**Input data:**
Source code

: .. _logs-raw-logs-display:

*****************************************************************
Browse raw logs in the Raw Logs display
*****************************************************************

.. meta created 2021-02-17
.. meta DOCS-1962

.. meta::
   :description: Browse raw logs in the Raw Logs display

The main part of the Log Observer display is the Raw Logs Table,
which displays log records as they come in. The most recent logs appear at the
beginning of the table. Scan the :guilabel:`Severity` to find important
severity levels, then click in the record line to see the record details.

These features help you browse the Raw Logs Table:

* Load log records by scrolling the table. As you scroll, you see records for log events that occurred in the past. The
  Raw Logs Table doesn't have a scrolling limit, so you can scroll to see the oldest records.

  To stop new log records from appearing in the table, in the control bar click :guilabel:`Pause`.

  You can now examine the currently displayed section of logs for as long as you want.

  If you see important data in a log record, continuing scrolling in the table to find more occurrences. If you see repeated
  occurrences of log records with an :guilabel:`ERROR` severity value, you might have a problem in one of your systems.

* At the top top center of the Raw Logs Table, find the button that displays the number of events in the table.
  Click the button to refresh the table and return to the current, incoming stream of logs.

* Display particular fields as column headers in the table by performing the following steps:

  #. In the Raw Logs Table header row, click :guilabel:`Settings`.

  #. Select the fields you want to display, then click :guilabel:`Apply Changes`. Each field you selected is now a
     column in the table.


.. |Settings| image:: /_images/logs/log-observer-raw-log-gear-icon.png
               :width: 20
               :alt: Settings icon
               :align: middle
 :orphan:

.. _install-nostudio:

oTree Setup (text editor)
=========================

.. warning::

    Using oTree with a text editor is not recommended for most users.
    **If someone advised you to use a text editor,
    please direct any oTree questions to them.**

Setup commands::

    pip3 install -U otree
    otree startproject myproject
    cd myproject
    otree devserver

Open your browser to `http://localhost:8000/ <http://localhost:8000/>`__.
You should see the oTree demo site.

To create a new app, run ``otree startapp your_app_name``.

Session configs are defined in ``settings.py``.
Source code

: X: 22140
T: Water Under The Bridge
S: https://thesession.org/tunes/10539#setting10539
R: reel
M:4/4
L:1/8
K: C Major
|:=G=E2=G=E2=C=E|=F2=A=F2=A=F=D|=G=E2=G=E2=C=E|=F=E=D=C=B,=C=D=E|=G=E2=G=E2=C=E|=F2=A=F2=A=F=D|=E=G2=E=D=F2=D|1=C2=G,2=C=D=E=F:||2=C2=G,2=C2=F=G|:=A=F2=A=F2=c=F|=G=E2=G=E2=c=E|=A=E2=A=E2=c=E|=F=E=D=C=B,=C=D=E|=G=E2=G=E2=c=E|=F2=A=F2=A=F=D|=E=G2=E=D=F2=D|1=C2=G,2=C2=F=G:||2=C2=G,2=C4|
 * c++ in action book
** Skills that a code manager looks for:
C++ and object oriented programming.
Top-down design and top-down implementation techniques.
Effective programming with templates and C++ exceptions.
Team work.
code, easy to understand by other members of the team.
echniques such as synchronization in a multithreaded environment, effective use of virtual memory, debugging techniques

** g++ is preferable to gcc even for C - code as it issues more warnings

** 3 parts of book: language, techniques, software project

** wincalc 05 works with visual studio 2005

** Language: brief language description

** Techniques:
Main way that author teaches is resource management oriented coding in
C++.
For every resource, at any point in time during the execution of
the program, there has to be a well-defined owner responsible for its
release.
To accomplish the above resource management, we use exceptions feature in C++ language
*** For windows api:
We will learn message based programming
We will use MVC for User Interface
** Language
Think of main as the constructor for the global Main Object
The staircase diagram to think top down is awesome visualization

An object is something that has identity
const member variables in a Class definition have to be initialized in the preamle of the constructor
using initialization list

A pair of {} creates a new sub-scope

**Problem to work on:** Please copy out each line of the listing above that contains the string "guilabel".

**Result for this task:**
beginning of the table. Scan the :guilabel:`Severity` to find important
  To stop new log records from appearing in the table, in the control bar click :guilabel:`Pause`.
  occurrences of log records with an :guilabel:`ERROR` severity value, you might have a problem in one of your systems.
  #. In the Raw Logs Table header row, click :guilabel:`Settings`.
  #. Select the fields you want to display, then click :guilabel:`Apply Changes`. Each field you selected is now a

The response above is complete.